[Page extract start]
Re: [PATCH v2 1/7] accel/kvm: Keep track of the HWPoisonPage page_size

David Hildenbrand <david@xxxxxxxxxx> · Tue, 12 Nov 2024 22:35:42 +0100

On 12.11.24 19:17, William Roche wrote:
On 11/12/24 11:30, David Hildenbrand wrote:
On 07.11.24 11:21, “William Roche wrote:
From: William Roche <william.roche@xxxxxxxxxx>

When a memory page is added to the hwpoison_page_list, include
the page size information.  This size is the backend real page
size. To better deal with hugepages, we create a single entry
for the entire page.

Signed-off-by: William Roche <william.roche@xxxxxxxxxx>
---
   accel/kvm/kvm-all.c       |  8 +++++++-
   include/exec/cpu-common.h |  1 +
   system/physmem.c          | 13 +++++++++++++
   3 files changed, 21 insertions(+), 1 deletion(-)

diff --git a/accel/kvm/kvm-all.c b/accel/kvm/kvm-all.c
index 801cff16a5..6dd06f5edf 100644
--- a/accel/kvm/kvm-all.c
+++ b/accel/kvm/kvm-all.c
@@ -1266,6 +1266,7 @@ int kvm_vm_check_extension(KVMState *s, unsigned
int extension)
    */
   typedef struct HWPoisonPage {
       ram_addr_t ram_addr;
+    size_t     page_size;
       QLIST_ENTRY(HWPoisonPage) list;
   } HWPoisonPage;
@@ -1278,7 +1279,7 @@ static void kvm_unpoison_all(void *param)
       QLIST_FOREACH_SAFE(page, &hwpoison_page_list, list, next_page) {
           QLIST_REMOVE(page, list);
-        qemu_ram_remap(page->ram_addr, TARGET_PAGE_SIZE);
+        qemu_ram_remap(page->ram_addr, page->page_size);
           g_free(page);

I'm curious, can't we simply drop the size parameter from qemu_ram_remap()
completely and determine the page size internally from the RAMBlock that
we are looking up already?
[Page extract end]
Set problem 1
Please reproduce the stretch of the HWPoisonPage patch review from "When a memory" through "insertions(+), 1 deletion(-)", changing "hugepages" to "huge pages".
Set problem 2
Name every source file path that the HWPoisonPage patch review mentions.
Set problem 3
Pick up the HWPoisonPage patch review after its final sentence and continue writing it.
[Records provided start]
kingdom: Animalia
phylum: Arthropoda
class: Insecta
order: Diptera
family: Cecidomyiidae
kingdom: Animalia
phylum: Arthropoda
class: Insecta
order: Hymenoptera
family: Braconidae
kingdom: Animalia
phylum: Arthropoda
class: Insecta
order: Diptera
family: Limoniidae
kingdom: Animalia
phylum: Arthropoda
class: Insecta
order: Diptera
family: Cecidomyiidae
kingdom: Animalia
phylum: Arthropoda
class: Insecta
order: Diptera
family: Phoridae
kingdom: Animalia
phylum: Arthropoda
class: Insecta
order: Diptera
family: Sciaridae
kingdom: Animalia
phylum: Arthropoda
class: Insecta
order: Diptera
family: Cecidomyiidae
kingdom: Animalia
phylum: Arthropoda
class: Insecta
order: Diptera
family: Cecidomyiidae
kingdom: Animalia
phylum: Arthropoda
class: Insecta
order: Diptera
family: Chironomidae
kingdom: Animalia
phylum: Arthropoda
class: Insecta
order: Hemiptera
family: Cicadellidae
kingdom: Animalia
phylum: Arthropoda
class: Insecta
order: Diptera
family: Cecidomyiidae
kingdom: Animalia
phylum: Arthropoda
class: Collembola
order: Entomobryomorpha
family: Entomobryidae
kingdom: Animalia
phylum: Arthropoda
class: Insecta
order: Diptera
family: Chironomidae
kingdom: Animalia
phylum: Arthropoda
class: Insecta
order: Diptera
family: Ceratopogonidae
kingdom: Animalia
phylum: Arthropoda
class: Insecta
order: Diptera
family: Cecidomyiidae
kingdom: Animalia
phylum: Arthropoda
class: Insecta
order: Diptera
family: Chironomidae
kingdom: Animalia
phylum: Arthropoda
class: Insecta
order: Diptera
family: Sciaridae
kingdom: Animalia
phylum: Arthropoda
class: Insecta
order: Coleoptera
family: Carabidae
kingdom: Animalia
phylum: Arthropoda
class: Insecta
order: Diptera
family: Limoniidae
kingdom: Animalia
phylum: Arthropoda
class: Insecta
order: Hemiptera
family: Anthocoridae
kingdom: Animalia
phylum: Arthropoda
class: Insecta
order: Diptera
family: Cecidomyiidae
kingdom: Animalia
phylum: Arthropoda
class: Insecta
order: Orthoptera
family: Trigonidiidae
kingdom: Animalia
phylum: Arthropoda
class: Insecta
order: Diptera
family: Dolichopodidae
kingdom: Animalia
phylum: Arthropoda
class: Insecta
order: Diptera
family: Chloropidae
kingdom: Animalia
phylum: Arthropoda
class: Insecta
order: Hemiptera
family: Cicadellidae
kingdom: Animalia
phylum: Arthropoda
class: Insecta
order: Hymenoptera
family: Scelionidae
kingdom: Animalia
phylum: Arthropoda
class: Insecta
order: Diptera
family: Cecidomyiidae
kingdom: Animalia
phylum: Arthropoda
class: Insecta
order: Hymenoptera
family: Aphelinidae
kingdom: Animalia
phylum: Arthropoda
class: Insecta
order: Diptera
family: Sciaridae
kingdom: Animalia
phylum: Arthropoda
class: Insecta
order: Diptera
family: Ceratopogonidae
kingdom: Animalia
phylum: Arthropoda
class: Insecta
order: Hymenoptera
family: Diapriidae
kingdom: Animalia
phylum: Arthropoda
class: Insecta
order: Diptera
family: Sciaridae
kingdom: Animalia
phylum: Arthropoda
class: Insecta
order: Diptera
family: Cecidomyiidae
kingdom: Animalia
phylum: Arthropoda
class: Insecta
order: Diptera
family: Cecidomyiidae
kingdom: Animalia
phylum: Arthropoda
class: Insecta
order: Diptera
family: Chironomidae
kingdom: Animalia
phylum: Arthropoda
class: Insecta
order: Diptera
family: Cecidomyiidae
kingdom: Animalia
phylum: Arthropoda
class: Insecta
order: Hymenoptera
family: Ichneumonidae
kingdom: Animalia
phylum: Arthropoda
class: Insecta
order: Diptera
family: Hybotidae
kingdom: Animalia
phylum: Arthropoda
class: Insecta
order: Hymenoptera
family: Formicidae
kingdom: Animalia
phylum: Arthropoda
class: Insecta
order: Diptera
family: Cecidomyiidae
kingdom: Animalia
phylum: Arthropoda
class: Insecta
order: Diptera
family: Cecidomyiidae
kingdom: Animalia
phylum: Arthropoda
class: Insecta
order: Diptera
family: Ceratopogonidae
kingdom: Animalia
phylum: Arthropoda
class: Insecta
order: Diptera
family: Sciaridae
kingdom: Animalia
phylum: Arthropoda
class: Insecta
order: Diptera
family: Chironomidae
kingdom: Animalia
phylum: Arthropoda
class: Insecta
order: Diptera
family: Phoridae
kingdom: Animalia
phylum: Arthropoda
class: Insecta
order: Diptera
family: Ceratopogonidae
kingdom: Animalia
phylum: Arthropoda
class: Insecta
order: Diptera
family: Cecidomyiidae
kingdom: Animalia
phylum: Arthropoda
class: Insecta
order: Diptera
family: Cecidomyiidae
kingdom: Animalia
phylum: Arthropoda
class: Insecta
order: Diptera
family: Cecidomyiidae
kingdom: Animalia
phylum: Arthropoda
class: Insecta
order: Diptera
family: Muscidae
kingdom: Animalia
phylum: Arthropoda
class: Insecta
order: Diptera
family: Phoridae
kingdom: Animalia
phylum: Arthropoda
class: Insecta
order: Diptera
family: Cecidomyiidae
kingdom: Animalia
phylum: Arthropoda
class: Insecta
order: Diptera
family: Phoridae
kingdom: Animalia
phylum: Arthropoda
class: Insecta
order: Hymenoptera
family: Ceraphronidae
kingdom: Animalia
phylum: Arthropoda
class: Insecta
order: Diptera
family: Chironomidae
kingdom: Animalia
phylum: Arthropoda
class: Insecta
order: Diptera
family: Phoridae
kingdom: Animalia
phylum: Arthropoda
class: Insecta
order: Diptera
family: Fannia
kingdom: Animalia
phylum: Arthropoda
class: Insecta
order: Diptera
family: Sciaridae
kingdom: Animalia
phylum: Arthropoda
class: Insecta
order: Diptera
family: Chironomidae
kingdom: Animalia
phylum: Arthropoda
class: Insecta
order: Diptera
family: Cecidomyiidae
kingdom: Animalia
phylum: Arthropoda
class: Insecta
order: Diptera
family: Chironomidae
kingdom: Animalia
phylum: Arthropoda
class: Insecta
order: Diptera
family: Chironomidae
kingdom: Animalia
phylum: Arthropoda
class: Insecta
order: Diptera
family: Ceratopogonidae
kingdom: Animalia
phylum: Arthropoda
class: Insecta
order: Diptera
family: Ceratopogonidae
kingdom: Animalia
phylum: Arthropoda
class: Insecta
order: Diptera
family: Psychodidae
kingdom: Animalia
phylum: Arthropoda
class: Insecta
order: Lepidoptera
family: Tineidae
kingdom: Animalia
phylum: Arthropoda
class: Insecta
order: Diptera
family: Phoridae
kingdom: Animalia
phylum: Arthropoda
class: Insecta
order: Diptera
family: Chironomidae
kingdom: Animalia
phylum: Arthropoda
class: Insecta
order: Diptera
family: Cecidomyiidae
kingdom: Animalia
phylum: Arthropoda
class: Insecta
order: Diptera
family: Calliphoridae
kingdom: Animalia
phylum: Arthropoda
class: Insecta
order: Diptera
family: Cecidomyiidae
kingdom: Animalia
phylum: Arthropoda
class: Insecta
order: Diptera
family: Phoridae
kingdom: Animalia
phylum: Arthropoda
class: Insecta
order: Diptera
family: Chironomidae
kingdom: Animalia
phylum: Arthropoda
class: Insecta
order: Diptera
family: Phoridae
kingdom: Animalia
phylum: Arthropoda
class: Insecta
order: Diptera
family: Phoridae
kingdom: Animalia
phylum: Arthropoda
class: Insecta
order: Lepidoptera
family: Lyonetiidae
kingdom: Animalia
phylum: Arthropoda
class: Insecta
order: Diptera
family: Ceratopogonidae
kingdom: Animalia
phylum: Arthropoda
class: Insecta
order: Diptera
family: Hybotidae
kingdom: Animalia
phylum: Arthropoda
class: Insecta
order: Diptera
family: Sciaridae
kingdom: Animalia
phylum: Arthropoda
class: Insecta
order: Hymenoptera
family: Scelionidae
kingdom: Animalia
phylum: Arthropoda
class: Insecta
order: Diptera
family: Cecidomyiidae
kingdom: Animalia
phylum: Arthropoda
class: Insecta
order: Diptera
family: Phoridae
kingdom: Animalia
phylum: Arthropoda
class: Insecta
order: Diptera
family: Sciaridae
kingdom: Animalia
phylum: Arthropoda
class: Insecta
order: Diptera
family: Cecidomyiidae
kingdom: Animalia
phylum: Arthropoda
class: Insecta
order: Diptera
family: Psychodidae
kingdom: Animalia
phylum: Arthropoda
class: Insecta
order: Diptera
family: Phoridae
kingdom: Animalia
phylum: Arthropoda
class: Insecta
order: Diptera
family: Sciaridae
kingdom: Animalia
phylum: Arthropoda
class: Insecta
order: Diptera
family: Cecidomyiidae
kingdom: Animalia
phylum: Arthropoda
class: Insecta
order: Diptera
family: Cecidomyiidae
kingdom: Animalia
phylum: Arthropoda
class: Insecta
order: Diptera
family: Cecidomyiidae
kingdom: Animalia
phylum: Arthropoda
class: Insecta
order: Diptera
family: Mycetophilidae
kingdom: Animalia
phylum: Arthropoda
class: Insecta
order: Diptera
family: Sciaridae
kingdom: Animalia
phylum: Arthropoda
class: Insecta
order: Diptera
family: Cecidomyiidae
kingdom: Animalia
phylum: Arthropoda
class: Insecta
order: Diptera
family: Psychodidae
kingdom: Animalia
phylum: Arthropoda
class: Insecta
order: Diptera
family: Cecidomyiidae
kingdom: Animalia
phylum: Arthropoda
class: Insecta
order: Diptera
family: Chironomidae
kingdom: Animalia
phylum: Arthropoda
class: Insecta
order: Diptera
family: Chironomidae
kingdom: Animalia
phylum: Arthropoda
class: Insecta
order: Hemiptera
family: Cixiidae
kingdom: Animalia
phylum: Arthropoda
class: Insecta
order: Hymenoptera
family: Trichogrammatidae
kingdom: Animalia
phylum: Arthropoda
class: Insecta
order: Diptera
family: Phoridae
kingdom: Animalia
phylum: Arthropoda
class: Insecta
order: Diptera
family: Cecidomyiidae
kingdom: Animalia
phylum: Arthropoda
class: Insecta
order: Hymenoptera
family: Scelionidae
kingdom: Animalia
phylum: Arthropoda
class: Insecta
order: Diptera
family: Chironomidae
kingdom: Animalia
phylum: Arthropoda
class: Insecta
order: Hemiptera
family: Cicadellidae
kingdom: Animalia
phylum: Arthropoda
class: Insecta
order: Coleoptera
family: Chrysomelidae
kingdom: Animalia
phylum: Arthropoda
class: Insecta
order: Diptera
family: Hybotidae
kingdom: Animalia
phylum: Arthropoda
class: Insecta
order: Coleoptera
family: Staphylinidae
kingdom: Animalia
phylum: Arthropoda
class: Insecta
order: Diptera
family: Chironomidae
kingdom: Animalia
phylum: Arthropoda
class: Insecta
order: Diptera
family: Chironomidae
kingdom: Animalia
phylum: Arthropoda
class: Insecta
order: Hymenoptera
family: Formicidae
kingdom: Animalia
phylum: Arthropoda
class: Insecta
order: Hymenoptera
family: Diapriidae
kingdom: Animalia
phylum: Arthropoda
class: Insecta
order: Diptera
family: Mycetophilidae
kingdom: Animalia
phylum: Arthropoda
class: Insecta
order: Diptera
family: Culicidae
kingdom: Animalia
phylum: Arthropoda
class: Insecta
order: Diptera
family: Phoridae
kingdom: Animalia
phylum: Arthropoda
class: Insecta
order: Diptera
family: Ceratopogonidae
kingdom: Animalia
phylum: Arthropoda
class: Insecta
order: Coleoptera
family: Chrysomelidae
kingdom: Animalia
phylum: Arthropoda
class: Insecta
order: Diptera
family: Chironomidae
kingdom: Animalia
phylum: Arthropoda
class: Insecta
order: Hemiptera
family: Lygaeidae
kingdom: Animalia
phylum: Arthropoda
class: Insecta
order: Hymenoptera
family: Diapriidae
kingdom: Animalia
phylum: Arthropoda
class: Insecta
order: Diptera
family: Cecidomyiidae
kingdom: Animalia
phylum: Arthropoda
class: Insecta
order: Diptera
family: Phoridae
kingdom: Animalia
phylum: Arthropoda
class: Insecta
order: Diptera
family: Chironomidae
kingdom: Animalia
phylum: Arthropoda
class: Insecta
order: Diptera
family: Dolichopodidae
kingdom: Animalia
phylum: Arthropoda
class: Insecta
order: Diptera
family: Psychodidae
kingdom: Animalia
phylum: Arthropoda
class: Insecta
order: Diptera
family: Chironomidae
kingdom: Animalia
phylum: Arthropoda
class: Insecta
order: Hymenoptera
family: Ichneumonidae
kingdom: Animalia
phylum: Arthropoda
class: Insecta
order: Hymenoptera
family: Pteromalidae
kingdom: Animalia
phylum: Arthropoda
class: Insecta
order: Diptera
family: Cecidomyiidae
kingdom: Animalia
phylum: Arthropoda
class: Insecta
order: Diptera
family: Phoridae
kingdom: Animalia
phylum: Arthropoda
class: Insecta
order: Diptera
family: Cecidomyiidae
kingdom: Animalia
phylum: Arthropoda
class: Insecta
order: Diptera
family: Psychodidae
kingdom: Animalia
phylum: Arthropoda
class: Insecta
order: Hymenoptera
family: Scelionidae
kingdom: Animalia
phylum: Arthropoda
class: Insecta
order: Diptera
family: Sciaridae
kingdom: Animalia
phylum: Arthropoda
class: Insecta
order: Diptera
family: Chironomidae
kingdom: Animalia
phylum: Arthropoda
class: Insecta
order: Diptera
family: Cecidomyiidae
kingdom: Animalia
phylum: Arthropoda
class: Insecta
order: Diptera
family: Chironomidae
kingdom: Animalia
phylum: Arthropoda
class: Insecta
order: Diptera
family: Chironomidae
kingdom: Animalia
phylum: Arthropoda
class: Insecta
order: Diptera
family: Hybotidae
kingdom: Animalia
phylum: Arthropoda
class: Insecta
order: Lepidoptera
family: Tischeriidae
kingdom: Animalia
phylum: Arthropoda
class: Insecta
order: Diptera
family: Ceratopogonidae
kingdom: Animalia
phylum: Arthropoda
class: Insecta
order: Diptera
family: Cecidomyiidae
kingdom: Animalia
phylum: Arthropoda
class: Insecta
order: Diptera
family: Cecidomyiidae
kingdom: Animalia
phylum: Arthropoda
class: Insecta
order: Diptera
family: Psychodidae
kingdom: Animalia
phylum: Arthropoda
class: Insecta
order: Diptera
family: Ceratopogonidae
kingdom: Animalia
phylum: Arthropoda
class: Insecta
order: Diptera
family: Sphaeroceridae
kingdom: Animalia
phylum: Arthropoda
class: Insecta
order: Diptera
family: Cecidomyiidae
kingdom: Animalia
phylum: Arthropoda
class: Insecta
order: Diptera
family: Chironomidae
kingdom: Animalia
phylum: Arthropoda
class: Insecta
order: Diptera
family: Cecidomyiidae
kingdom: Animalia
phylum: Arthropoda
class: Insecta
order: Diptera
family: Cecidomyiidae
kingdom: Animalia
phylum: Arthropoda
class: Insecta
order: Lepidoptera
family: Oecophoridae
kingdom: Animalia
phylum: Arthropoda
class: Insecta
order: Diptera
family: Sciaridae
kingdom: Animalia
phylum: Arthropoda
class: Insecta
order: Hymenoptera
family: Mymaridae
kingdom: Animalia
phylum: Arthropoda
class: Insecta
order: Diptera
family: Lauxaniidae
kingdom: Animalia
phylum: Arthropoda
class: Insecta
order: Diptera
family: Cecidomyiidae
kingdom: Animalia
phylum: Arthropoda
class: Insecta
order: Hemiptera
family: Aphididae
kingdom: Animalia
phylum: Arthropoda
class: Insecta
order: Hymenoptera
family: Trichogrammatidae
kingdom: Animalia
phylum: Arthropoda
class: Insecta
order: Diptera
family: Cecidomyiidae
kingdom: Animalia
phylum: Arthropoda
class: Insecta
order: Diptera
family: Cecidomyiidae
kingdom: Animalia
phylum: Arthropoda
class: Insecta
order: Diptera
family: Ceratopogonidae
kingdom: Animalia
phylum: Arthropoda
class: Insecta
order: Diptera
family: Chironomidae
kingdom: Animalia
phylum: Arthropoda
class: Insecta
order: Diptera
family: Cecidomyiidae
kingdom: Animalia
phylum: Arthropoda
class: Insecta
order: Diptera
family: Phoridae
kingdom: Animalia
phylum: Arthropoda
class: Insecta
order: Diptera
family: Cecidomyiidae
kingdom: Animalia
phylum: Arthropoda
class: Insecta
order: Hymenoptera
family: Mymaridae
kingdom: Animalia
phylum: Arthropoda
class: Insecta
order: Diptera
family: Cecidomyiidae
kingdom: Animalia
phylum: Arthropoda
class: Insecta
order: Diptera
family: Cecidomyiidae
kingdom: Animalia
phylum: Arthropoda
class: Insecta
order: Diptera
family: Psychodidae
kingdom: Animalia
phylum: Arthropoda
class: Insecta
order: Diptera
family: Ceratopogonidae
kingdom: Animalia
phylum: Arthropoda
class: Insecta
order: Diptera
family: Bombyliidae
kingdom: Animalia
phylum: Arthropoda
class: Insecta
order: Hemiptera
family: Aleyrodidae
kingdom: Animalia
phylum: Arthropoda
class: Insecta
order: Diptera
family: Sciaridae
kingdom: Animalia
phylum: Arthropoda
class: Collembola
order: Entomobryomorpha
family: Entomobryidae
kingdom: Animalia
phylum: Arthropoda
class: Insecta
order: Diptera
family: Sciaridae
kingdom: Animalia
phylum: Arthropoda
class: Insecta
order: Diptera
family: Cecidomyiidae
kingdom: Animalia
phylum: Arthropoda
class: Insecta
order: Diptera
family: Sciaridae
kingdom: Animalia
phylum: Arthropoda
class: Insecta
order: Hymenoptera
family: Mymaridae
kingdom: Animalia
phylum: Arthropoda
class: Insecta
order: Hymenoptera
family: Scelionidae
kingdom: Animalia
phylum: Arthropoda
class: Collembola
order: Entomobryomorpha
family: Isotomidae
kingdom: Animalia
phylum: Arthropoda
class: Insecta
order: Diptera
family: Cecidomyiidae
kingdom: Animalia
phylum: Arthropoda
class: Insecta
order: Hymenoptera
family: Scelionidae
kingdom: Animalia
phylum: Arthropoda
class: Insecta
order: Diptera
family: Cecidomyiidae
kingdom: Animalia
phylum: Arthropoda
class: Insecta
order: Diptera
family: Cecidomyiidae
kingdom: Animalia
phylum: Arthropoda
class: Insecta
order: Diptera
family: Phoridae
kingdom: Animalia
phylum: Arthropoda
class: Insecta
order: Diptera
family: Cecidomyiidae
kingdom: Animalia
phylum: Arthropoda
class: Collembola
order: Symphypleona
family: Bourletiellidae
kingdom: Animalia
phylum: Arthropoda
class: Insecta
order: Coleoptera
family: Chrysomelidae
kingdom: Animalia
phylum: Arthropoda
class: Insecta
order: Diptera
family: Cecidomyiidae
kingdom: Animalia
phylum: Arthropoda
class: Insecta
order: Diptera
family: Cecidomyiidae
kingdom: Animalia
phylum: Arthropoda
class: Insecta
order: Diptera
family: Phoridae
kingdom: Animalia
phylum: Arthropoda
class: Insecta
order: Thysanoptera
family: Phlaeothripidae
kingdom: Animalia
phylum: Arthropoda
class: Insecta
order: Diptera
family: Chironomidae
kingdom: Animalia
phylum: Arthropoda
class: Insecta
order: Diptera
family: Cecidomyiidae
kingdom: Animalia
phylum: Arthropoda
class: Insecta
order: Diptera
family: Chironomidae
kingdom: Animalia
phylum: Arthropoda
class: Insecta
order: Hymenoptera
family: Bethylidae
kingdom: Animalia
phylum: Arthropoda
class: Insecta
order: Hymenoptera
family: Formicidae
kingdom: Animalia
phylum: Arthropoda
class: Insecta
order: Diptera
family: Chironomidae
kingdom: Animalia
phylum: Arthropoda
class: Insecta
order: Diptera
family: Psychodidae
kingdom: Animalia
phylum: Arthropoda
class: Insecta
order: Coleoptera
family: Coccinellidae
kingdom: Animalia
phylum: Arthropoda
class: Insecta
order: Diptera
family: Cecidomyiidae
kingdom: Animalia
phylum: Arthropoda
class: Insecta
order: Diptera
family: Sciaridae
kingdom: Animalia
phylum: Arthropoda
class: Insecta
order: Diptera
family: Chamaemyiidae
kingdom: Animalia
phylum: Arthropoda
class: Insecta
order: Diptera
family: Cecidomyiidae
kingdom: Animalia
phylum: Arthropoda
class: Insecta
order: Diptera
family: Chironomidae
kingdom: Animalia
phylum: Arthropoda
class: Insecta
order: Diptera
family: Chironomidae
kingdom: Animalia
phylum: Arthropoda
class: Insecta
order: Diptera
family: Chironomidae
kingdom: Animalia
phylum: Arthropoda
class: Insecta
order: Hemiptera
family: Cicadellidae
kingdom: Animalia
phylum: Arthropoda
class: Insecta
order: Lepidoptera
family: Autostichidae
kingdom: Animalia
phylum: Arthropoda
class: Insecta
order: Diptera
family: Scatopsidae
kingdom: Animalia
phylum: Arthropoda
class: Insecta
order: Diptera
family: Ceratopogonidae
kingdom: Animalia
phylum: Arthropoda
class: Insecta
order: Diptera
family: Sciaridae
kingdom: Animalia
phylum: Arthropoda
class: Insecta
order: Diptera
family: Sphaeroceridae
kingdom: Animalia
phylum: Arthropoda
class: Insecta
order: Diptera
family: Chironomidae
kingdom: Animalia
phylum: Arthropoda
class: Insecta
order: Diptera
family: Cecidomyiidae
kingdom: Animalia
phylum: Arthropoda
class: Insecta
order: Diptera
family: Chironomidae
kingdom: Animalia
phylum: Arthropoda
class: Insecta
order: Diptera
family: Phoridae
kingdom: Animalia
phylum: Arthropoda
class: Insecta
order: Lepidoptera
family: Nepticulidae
[Records provided end]
Final result 1
When a memory page is added to the hwpoison_page_list, include
the page size information.  This size is the backend real page
size. To better deal with huge pages, we create a single entry
for the entire page.

Signed-off-by: William Roche <william.roche@xxxxxxxxxx>
---
   accel/kvm/kvm-all.c       |  8 +++++++-
   include/exec/cpu-common.h |  1 +
   system/physmem.c          | 13 +++++++++++++
   3 files changed, 21 insertions(+), 1 deletion(-)

Final result 2
accel/kvm/kvm-all.c
include/exec/cpu-common.h
system/physmem.c

Final result 3
This way, we avoid yet another lookup in qemu_ram_pagesize_from_addr(),
and can just handle it completely in qemu_ram_remap().

In particular, to be future proof, we should also align the offset down to
the pagesize.

I'm thinking about something like this:

diff --git a/accel/kvm/kvm-all.c b/accel/kvm/kvm-all.c
index 801cff16a5..8a47aa7258 100644
--- a/accel/kvm/kvm-all.c
+++ b/accel/kvm/kvm-all.c
@@ -1278,7 +1278,7 @@ static void kvm_unpoison_all(void *param)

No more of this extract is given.